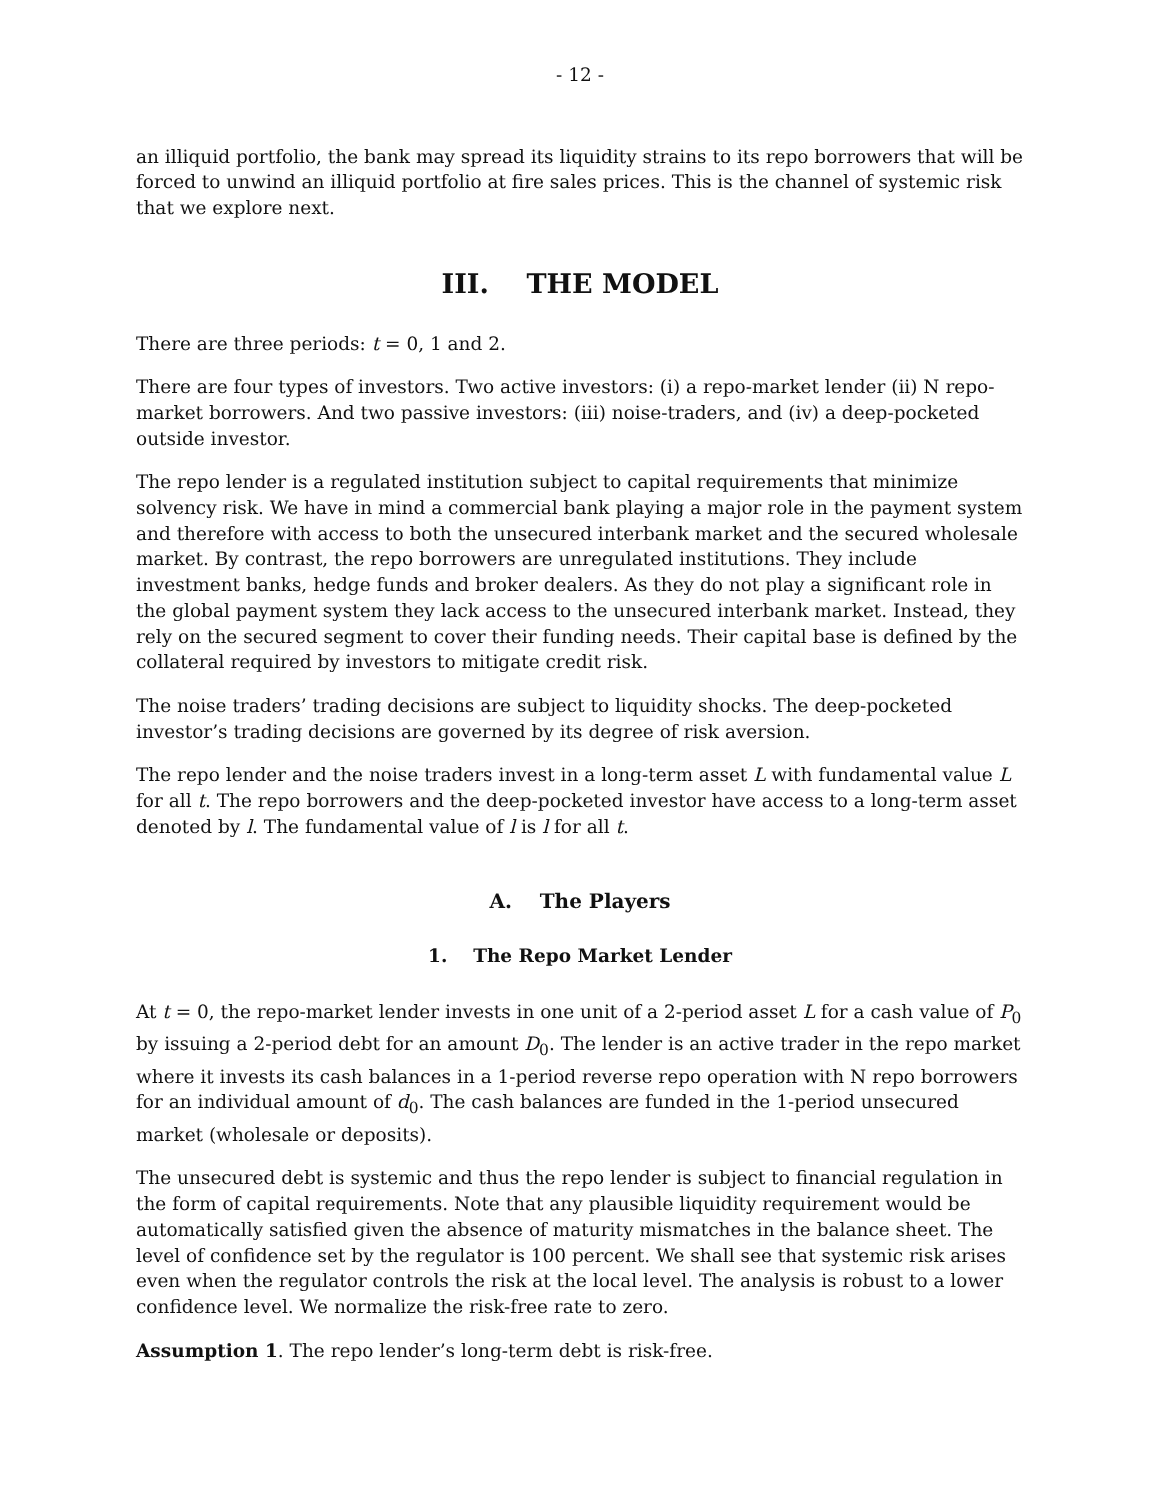- 12 -
an illiquid portfolio, the bank may spread its liquidity strains to its repo borrowers that will be forced to unwind an illiquid portfolio at fire sales prices. This is the channel of systemic risk that we explore next.
III. THE MODEL
There are three periods: t = 0, 1 and 2.
There are four types of investors. Two active investors: (i) a repo-market lender (ii) N repo-market borrowers. And two passive investors: (iii) noise-traders, and (iv) a deep-pocketed outside investor.
The repo lender is a regulated institution subject to capital requirements that minimize solvency risk. We have in mind a commercial bank playing a major role in the payment system and therefore with access to both the unsecured interbank market and the secured wholesale market. By contrast, the repo borrowers are unregulated institutions. They include investment banks, hedge funds and broker dealers. As they do not play a significant role in the global payment system they lack access to the unsecured interbank market. Instead, they rely on the secured segment to cover their funding needs. Their capital base is defined by the collateral required by investors to mitigate credit risk.
The noise traders’ trading decisions are subject to liquidity shocks. The deep-pocketed investor’s trading decisions are governed by its degree of risk aversion.
The repo lender and the noise traders invest in a long-term asset L with fundamental value L for all t. The repo borrowers and the deep-pocketed investor have access to a long-term asset denoted by l. The fundamental value of l is l for all t.
A. The Players
1. The Repo Market Lender
At t = 0, the repo-market lender invests in one unit of a 2-period asset L for a cash value of P<sub>0</sub> by issuing a 2-period debt for an amount D<sub>0</sub>. The lender is an active trader in the repo market where it invests its cash balances in a 1-period reverse repo operation with N repo borrowers for an individual amount of d<sub>0</sub>. The cash balances are funded in the 1-period unsecured market (wholesale or deposits).
The unsecured debt is systemic and thus the repo lender is subject to financial regulation in the form of capital requirements. Note that any plausible liquidity requirement would be automatically satisfied given the absence of maturity mismatches in the balance sheet. The level of confidence set by the regulator is 100 percent. We shall see that systemic risk arises even when the regulator controls the risk at the local level. The analysis is robust to a lower confidence level. We normalize the risk-free rate to zero.
Assumption 1. The repo lender’s long-term debt is risk-free.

━━━━━━━━━━━━━━━━

*Activity*
What are the lines, exactly as written above, from the line with "The noise traders’" to the line with "1. The Repo Market Lender", both included? Output only those.

*Response to this exercise*
The noise traders’ trading decisions are subject to liquidity shocks. The deep-pocketed investor’s trading decisions are governed by its degree of risk aversion.
The repo lender and the noise traders invest in a long-term asset L with fundamental value L for all t. The repo borrowers and the deep-pocketed investor have access to a long-term asset denoted by l. The fundamental value of l is l for all t.
A. The Players
1. The Repo Market Lender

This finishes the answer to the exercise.